Всё на свете, кроме шила и гвоздя. Воспоминания о Викторе Платоновиче Некрасове - Кондырев Виктор Леонидович 3 стр.


Но что же всё-таки произошло потом у Евгения Евтушенко с Виктором Некрасовым? Почему за границей, никогда и нигде, они ни разу не попытались встретиться или хотя бы созвониться? Ни разу!

Позже я вернусь к этому…

Говорите членообразно!

В некрасовский дом я попал впервые в 1959 году. Зашли с мамой, которая разыскала и решилась навестить старого довоенного друга. Сам хозяин отсутствовал, но нас приветливо встретила домработница Ганя.

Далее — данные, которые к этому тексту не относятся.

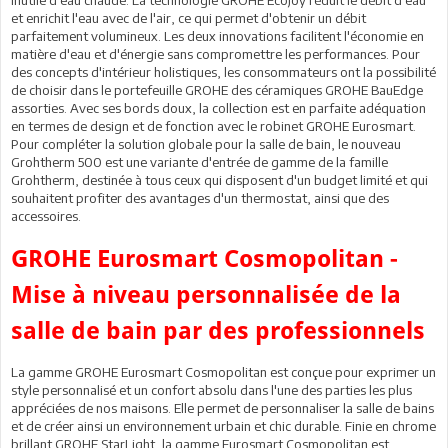
inutile d'eau chaude. La technologie GROHE EcoJoy réduit le débit d'eau
et enrichit l'eau avec de l'air, ce qui permet d'obtenir un débit
parfaitement volumineux. Les deux innovations facilitent l'économie en
matière d'eau et d'énergie sans compromettre les performances. Pour
des concepts d'intérieur holistiques, les consommateurs ont la possibilité
de choisir dans le portefeuille GROHE des céramiques GROHE BauEdge
assorties. Avec ses bords doux, la collection est en parfaite adéquation
en termes de design et de fonction avec le robinet GROHE Eurosmart.
Pour compléter la solution globale pour la salle de bain, le nouveau
Grohtherm 500 est une variante d'entrée de gamme de la famille
Grohtherm, destinée à tous ceux qui disposent d'un budget limité et qui
souhaitent profiter des avantages d'un thermostat, ainsi que des
accessoires.
GROHE Eurosmart Cosmopolitan -
Mise à niveau personnalisée de la
salle de bain par des professionnels
La gamme GROHE Eurosmart Cosmopolitan est conçue pour exprimer un
style personnalisé et un confort absolu dans l'une des parties les plus
appréciées de nos maisons. Elle permet de personnaliser la salle de bains
et de créer ainsi un environnement urbain et chic durable. Finie en chrome
brillant GROHE StarLight, la gamme Eurosmart Cosmopolitan est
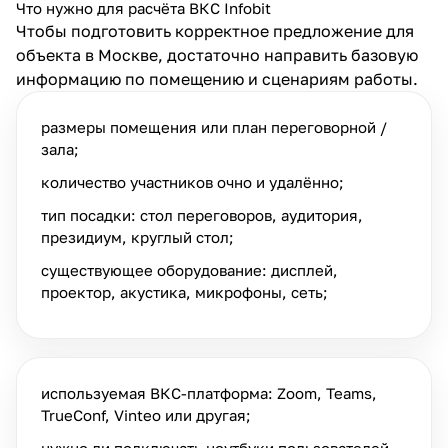
Что нужно для расчёта ВКС Infobit
Чтобы подготовить корректное предложение для
объекта в Москве, достаточно направить базовую
информацию по помещению и сценариям работы.
размеры помещения или план переговорной /
зала;
количество участников очно и удалённо;
тип посадки: стол переговоров, аудитория,
президиум, круглый стол;
существующее оборудование: дисплей,
проектор, акустика, микрофоны, сеть;
используемая ВКС-платформа: Zoom, Teams,
TrueConf, Vinteo или другая;
нужно ли подключать ноутбуки пользователей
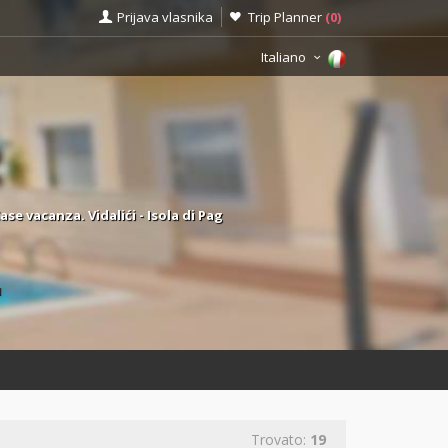
Prijava vlasnika
Trip Planner
(
0
)
Italiano
e vacanza. Vidalići - Isola di Pag
ù
Trovato:
19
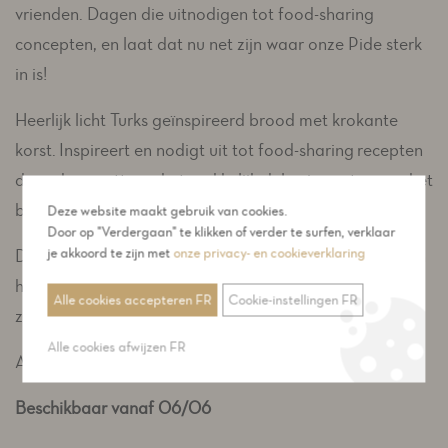
vrienden. Dagen die uitnodigen tot food-sharing
concepten, en laat dat nu net zijn waar onze Pide sterk
in is!
Heerlijk licht Turks geïnspireerd brood met krokante
korst. Inspireert en nodigt uit tot food-sharing recepten
door de grootte en het makkelijk delen in parten van het
brood.
Deze website maakt gebruik van cookies.
Door op "Verdergaan" te klikken of verder te surfen, verklaar
je akkoord te zijn met
onze privacy- en cookieverklaring
Deze pide is op stenen vloer gebakken, bevat olijfolie in
het deeg en heeft een karakteristieke aromatische
Alle cookies accepteren FR
Cookie-instellingen FR
zuiderse smaak... Tast toe!
Alle cookies afwijzen FR
Afgewerkt met sesam- & nigella zaden.
Beschikbaar vanaf 06/06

Это были времена, когда зелёный горошек считался тонким яством, томатный сок – элитным напитком, а на средних полках гастрономов годами возвышались мощные башни из банок печени трески, патиссонов и крабовых консервов, густо смазанных солидолом. Верхние же полки были заставлены «Рябиной на коньяке» с пожухлыми этикетками, «Спотыкачом» и «Цимлянским игристым».

Квартира Некрасова в Пассаже меня потрясла. Умопомрачительное число занятнейших штучек, картинок, рамочек, рисунков, фотографий и вещиц наводило на мысль о безбедной и безоблачной жизни хозяина. А книг! Я безутешно обзавидовался.

Вырос я в полунищей семье провинциальных актёров-кочевников, не имевших за душой ни копейки, ни мебели, ни посуды. Всё наше семейное добро помещалось в трёх-четырёх чемоданах, нескольких тюках с постелью и двух больших фанерных сундуках, сколоченных театральным столяром. Из предметов роскоши бережно хранились довоенная гжельская ваза, золотистая коробка из-под конфет в виде книги «Сказки Пушкина» и красивая фарфоровая пудреница с барельефом на крышке.

Второй раз я вошёл в некрасовскую квартиру в августе 1962 года. Вечером Некрасов ушёл с мамой, Зинаидой Николаевной, на концерт, а утром теперь уж я убежал гулять по Киеву, пока все спали. Вернулся поздно. Дверь открыл сам писатель. Предложил чаю, но не сказал, где его взять. Был он радушен, немногословен и крупно пьян. Скупо расспросив о жизни, сел за обеденный стол, положил голову на руки и попросил поставить пластинку. Юный итальянский певец Робертино Лоретти сладчайшим голосом исполнил «Аве Мария». Хозяин требовал ставить пластинку ещё и ещё, и я, в душевном смятении от небесных звуков, беспрерывно запускал проигрыватель.

Перед сном я поступью тигра в уссурийской тайге обошёл квартиру.

В коридоре у кухонных дверей висел настенный телефон. В квартире Виктора Платоновича телефону было отведено особое место – около кухни, на бойком месте, подальше от кабинета, но поближе к Гане. Рядом на стене висел аккуратно разграфлённый лист картона – домашняя телефонная книга. И приклеена фотография с рукописной надписью – Ганя держит трубку и говорит: «Виктора Платоновича нема!» Она отвечала на все звонки. Некрасов поднимал трубку, лишь когда случайно был неподалёку от телефона.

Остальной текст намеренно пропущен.